Page text>
┌────────
A Dual-Mode Method Based on Aptamer Recognition and Time-Resolved Fluorescence Resonance Energy Transfer for Histamine Detection in Fish

Round 1

Reviewer 1 Report

The authors claim that their approach is highly sensitive to fluorescence analysis and the colorimetric detection advantage of simple operation and rapid reaction (line 90-92). While reading the materials and methods, I realized that their methods need expensive chemicals and reagents, and sophisticated equipment is involved in getting the results along with hours of preparation for analysis. I do not think that currently proposed analysis system is economical and time-saving compared to the gold standard methods e.g., HPLC, ELISA etc.

Authors mention that “Meanwhile, the combined detection of the two modes showed good linearity with histamine concentration, the linear detection range of the dual-mode synthesis was 0.2-1.0 μmol/L, with a detection limit of 4.57 nmol/L”. (line 26-28). They have also written that acceptable histamine content in different countries e.g. US FDA 50mg/kg, EFSA 100-200 mg/kg, China 40mg/100g. Per my understanding, the detection limit of the currently proposed system (0.013 mg/dL) is far less than the international standards. So, how is this system practical?
└────────
Extracted data>
┌────────
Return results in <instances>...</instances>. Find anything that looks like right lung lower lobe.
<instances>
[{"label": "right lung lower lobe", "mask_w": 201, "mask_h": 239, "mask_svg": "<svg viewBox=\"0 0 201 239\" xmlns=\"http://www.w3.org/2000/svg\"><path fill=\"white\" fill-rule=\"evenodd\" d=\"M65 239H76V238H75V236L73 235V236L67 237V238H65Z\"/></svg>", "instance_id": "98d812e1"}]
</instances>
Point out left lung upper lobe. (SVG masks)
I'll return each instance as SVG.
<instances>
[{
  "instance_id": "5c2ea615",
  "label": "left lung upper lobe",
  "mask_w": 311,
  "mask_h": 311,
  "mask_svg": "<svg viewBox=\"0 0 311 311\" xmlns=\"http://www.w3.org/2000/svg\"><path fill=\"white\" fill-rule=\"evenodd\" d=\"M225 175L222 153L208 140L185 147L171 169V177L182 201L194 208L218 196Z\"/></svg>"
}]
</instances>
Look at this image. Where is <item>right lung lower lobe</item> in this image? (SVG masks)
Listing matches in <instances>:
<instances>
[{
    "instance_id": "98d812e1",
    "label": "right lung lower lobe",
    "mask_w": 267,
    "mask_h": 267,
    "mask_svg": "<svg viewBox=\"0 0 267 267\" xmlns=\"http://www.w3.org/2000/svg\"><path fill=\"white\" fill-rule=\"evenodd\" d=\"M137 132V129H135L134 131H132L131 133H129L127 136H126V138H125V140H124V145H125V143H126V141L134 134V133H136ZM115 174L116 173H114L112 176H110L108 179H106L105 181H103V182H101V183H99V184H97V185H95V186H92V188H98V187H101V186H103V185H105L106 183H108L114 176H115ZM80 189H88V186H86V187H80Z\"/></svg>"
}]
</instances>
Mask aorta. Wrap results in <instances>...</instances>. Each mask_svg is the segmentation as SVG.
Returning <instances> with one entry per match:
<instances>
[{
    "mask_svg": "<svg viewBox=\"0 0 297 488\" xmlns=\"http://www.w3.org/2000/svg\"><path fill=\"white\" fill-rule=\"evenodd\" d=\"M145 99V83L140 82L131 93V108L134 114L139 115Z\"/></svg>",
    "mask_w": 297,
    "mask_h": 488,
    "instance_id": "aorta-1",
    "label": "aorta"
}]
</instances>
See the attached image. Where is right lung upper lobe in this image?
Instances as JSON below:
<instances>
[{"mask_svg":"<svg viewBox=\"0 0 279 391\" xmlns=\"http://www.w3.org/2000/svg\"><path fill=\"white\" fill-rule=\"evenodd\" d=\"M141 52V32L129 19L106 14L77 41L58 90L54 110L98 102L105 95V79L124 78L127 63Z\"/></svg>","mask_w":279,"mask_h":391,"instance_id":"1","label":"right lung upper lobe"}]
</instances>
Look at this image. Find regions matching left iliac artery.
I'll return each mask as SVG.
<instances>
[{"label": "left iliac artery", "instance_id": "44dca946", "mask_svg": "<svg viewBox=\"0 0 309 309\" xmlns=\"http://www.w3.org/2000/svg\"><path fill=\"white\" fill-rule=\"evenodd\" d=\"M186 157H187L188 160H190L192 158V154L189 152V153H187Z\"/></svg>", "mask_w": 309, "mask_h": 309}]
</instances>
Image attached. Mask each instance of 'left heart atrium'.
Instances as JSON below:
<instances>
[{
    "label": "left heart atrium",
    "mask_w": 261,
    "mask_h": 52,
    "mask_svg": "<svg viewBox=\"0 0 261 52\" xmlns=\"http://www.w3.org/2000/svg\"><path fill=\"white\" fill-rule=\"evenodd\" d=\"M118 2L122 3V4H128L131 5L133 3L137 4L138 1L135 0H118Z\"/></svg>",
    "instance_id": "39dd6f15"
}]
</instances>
└────────
Copy the stretch of the reviewer report from "Reviewer 1 Report" through "HPLC, ELISA etc.", substituting "specialized" for "sophisticated". The items have no connection to the reviewer report.

Reviewer 1 Report

The authors claim that their approach is highly sensitive to fluorescence analysis and the colorimetric detection advantage of simple operation and rapid reaction (line 90-92). While reading the materials and methods, I realized that their methods need expensive chemicals and reagents, and specialized equipment is involved in getting the results along with hours of preparation for analysis. I do not think that currently proposed analysis system is economical and time-saving compared to the gold standard methods e.g., HPLC, ELISA etc.